RAGEval#
This project supports independent evaluation and end-to-end evaluation for RAG and multimodal RAG:
Independent Evaluation: Evaluating the retrieval module separately. The evaluation metrics for the retrieval module include Hit Rate, Mean Reciprocal Rank (MRR), Normalized Discounted Cumulative Gain (NDCG), Precision, etc. These metrics are used to measure the system’s effectiveness in ranking items based on a query or task.
End-to-End Evaluation: Evaluating the final response generated by the RAG model for a given input. This includes the relevance and alignment of the model-generated answer with the input query. From the content generation objective perspective, the evaluation can be divided into no-reference and reference-based evaluations: No-reference evaluation metrics include Context Relevance, Faithfulness, etc.; Reference-based evaluation metrics include Accuracy, BLEU, ROUGE, etc.
See also
Related research on RAG evaluation here
This framework supports the following:
Independent evaluation of the text retrieval module using MTEB/CMTEB.
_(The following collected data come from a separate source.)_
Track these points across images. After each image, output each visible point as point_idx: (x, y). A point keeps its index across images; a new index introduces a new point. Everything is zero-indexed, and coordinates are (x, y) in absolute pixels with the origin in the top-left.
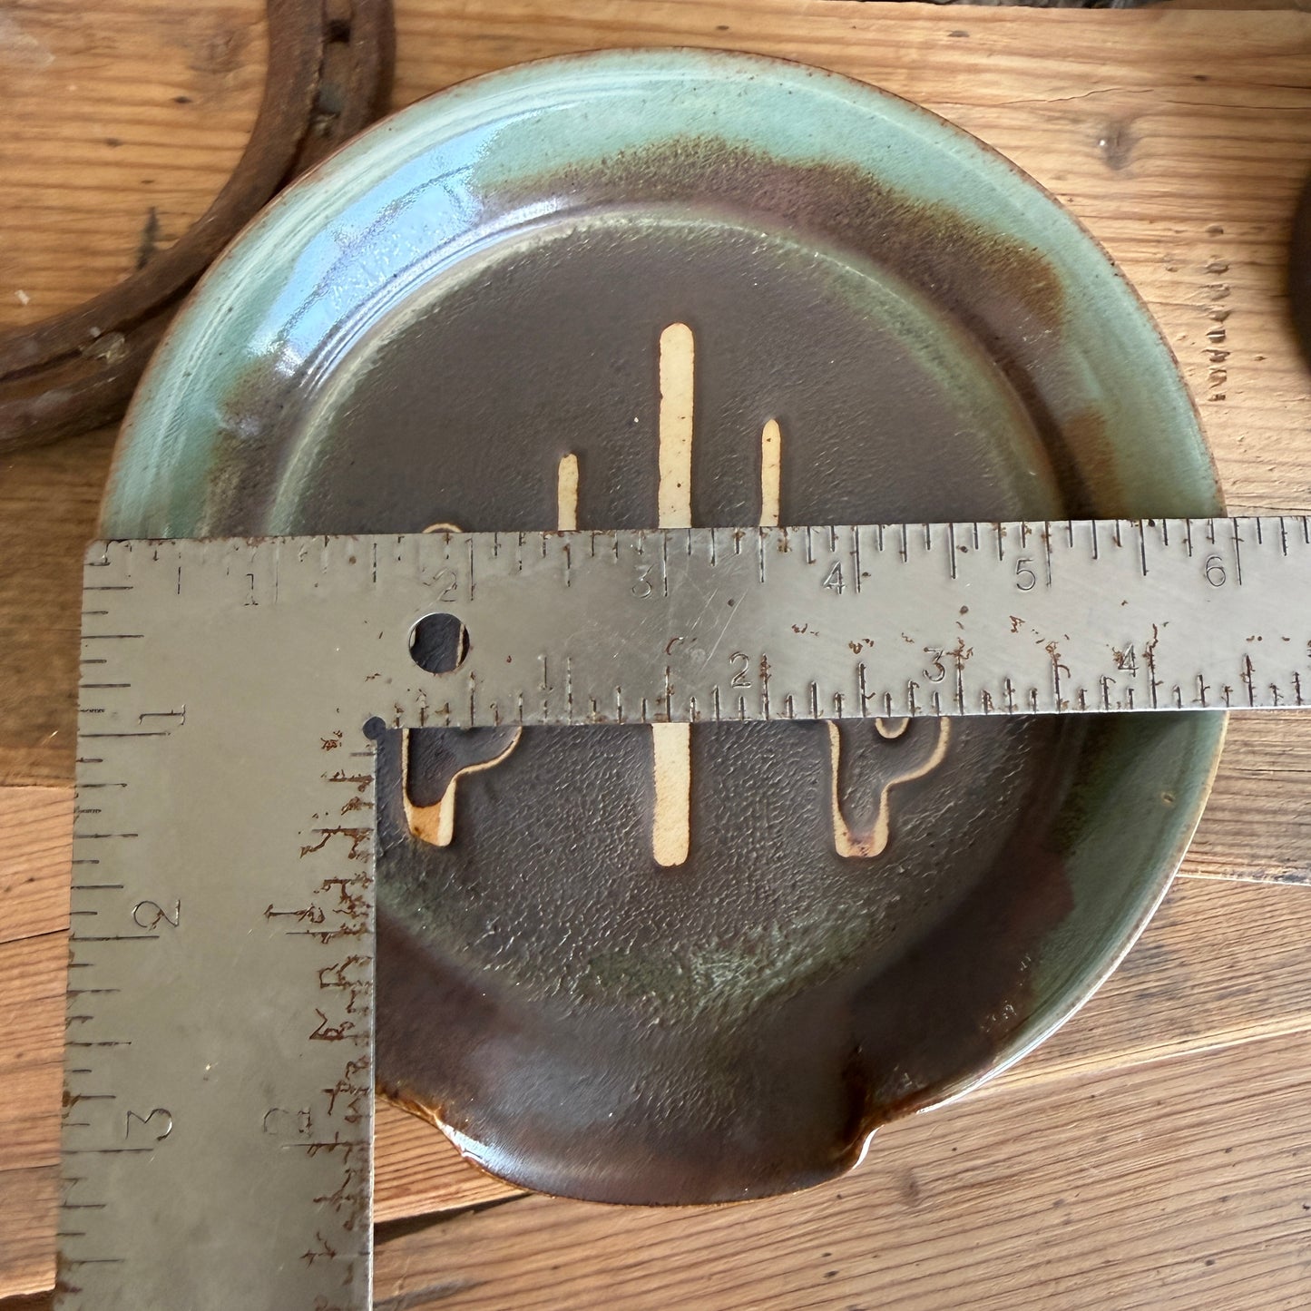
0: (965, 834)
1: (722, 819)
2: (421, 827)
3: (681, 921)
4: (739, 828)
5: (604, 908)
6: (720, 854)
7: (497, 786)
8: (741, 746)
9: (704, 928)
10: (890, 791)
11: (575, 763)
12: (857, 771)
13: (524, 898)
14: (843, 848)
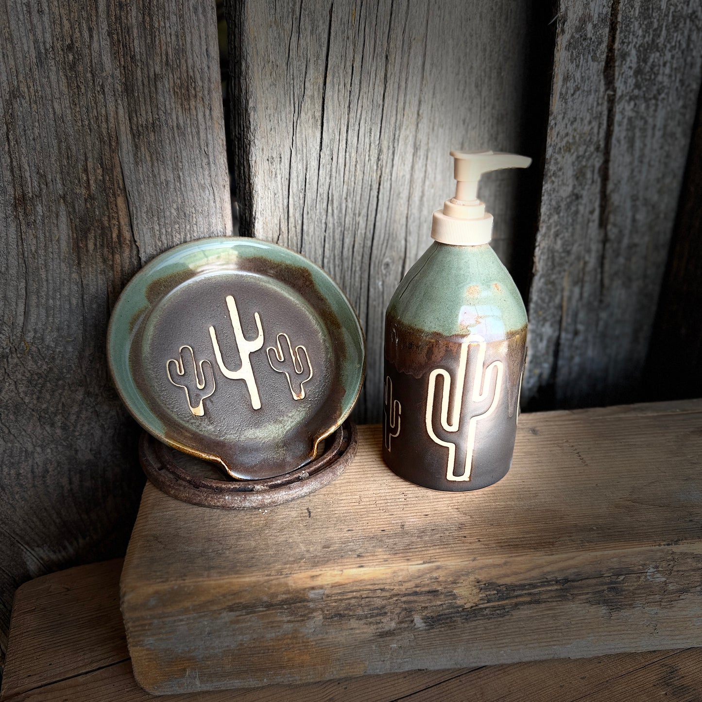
0: (321, 389)
1: (266, 397)
2: (196, 412)
3: (263, 420)
4: (271, 398)
5: (244, 421)
6: (268, 404)
7: (213, 399)
9: (269, 420)
10: (303, 384)
11: (230, 391)
12: (294, 381)
13: (225, 422)
14: (296, 398)
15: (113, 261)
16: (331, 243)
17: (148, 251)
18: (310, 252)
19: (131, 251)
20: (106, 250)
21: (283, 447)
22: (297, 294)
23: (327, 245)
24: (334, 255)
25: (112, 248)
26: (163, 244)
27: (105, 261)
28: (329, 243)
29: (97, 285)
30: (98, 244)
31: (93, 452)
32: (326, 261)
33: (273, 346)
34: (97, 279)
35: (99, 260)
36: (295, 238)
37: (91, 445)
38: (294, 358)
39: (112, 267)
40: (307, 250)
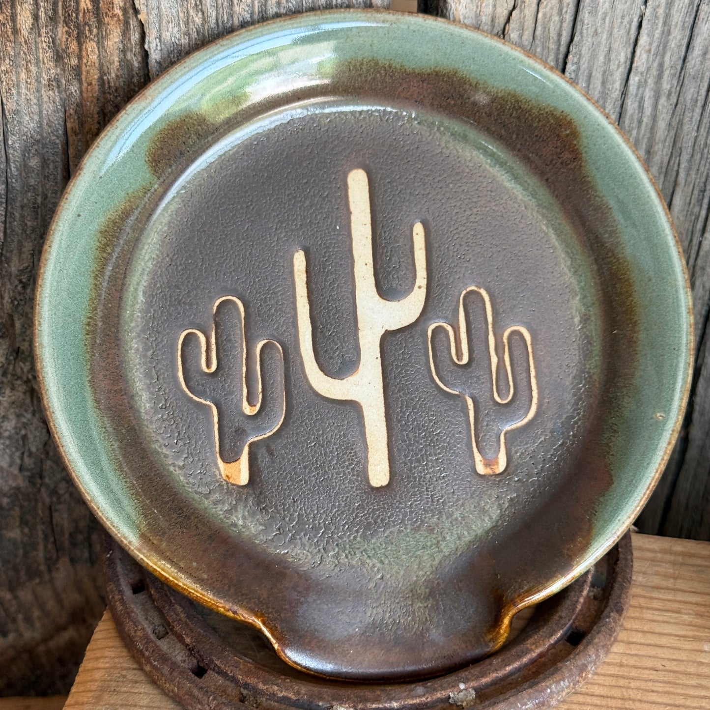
0: (552, 455)
1: (408, 457)
2: (230, 475)
3: (389, 517)
4: (418, 461)
5: (342, 513)
6: (408, 477)
7: (273, 447)
8: (416, 413)
9: (403, 521)
10: (506, 434)
11: (318, 430)
12: (485, 423)
13: (295, 511)
14: (481, 469)
15: (80, 57)
16: (657, 33)
17: (166, 36)
18: (594, 56)
19: (125, 32)
20: (61, 30)
21: (426, 599)
22: (533, 181)
23: (643, 40)
24: (661, 65)
25: (77, 26)
26: (205, 20)
27: (59, 57)
28: (651, 35)
29: (41, 112)
30: (42, 14)
31: (27, 474)
32: (634, 79)
33: (446, 319)
34: (39, 98)
35: (46, 55)
36: (556, 18)
37: (22, 459)
38: (494, 360)
39: (77, 70)
40: (584, 50)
Independent evaluation of the multimodal image-text retrieval module using CLIP Benchmark.
End-to-end generation evaluation of RAG and multimodal RAG using RAGAS.
For independent evaluation of the retrieval module, supporting embedding models and reranker models.
For independent evaluation of the multimodal image-text retrieval module, supporting CLIP models.
For end-to-end generation evaluation of RAG and multimodal RAG, also supporting automatic generation of evaluation sets.